EXAMEN DES ARTICLES DU PROJET DE LOI

Article 1er - Ratification d'ordonnances relatives à l'outre-mer

L'article 1er ratifie huit ordonnances, trois d'entre elles ayant été adoptées sur le fondement de l'article 74-1 de la Constitution tandis que les autres ont été édictées dans le cadre d'une habilitation de l'article 38 de la Constitution.

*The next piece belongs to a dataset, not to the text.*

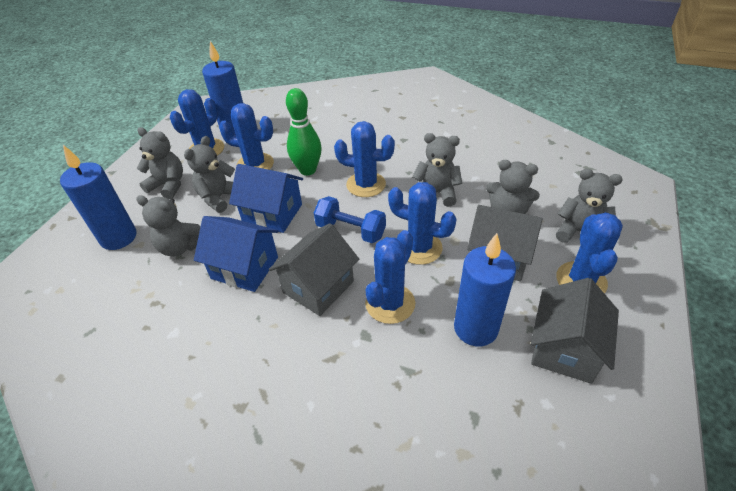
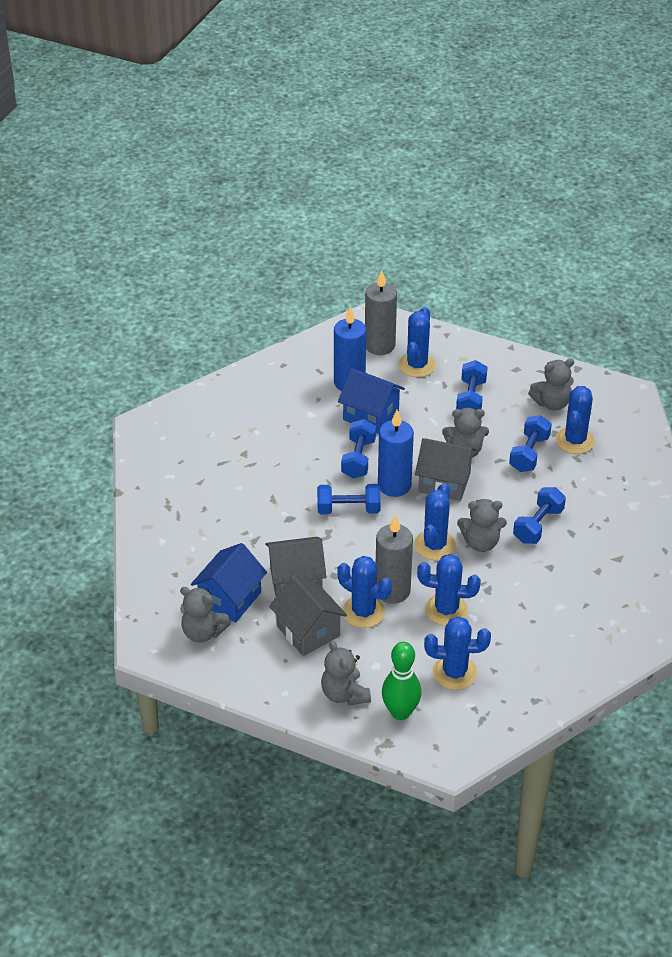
blue candle: 3 -> 2
blue dumbbell: 1 -> 5
grey candle: 0 -> 2
grey teddy bear: 6 -> 5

La procédure prévue par l'article 74-1 de la Constitution permet ainsi d'étendre dans les collectivités d'outre-mer et en Nouvelle-Calédonie, sous réserve d'adaptations, des dispositions applicables en métropole. À la différence de la procédure de l'article 38 de la Constitution, l'habilitation du Gouvernement est permanente, sous réserve que la loi ne l'exclut pas expressément, et ne requiert par une habilitation législative ponctuelle. En revanche, la ratification doit intervenir dans le délai de 18 mois sous peine de caducité, le dépôt du projet de loi de ratification ne suffisant pas à assurer la validité de l'ordonnance édictée.

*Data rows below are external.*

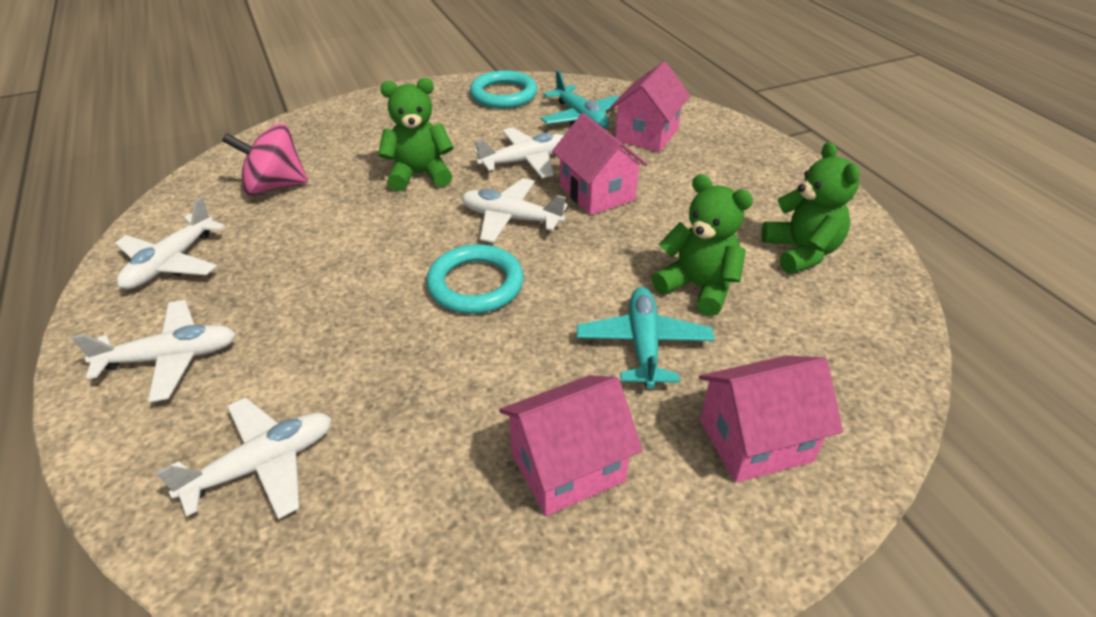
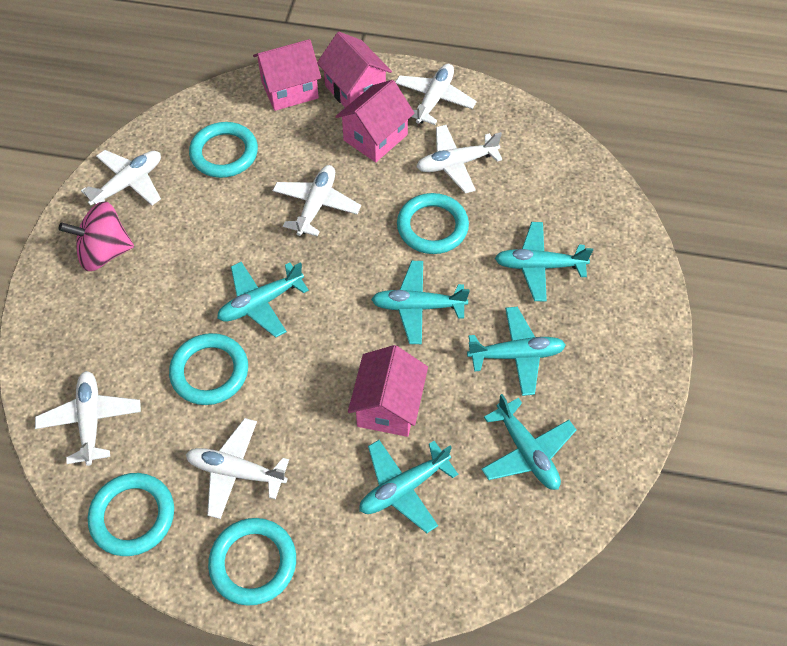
green teddy bear: 3 -> 0
turquoise plane: 2 -> 6
turquoise ring: 2 -> 5
white plane: 5 -> 6

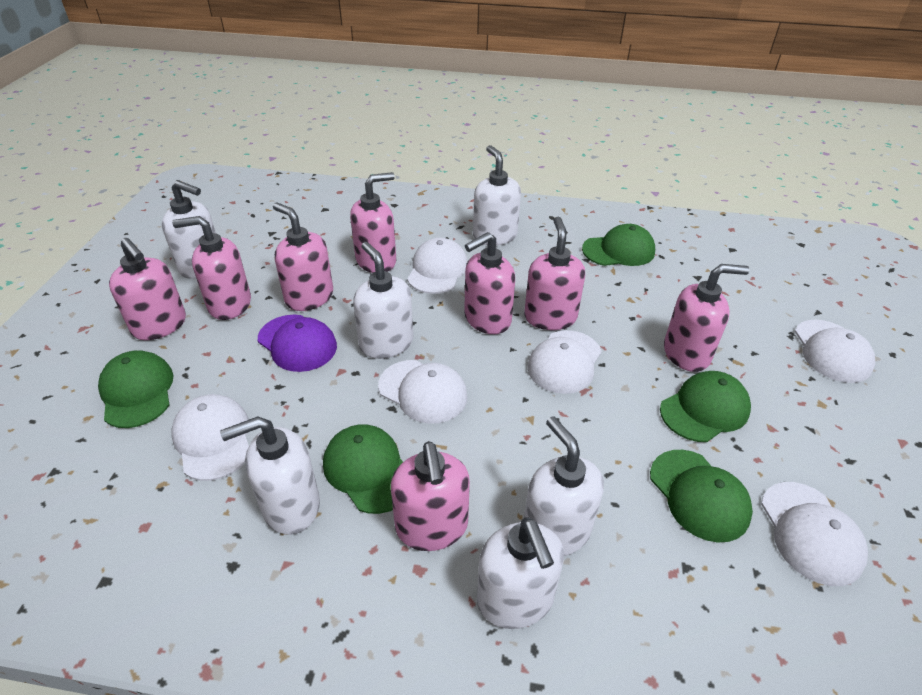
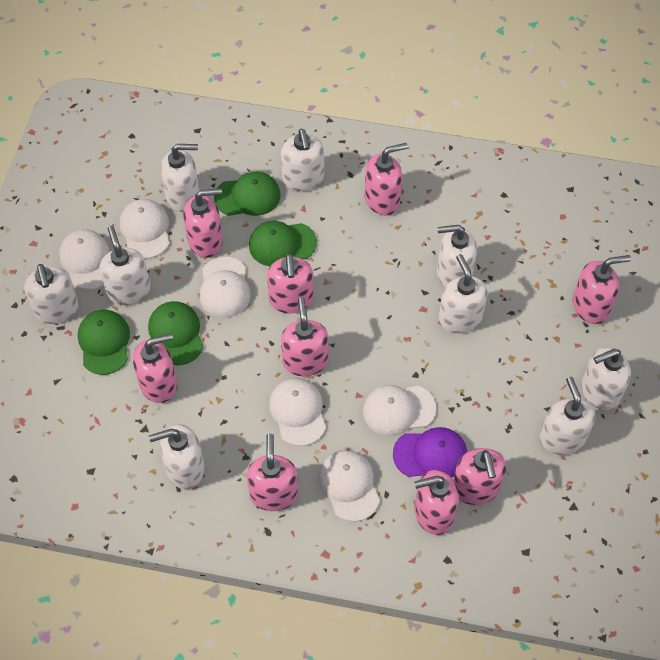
green cap: 5 -> 4
pink soap dispenser: 8 -> 9
white soap dispenser: 6 -> 9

• Les ordonnances adoptées au titre de l'article 74-1 de la Constitution

Sont ainsi prises sur le fondement de l'article 74-1 de la Constitution trois ordonnances. La ratification de ces ordonnances qui étendent bien des règles dans les collectivités d'outre-mer au sens de l'article 74 de la Constitution et en Nouvelle-Calédonie intervient, pour l'instant, dans le délai de 18 mois à compter de leur publication.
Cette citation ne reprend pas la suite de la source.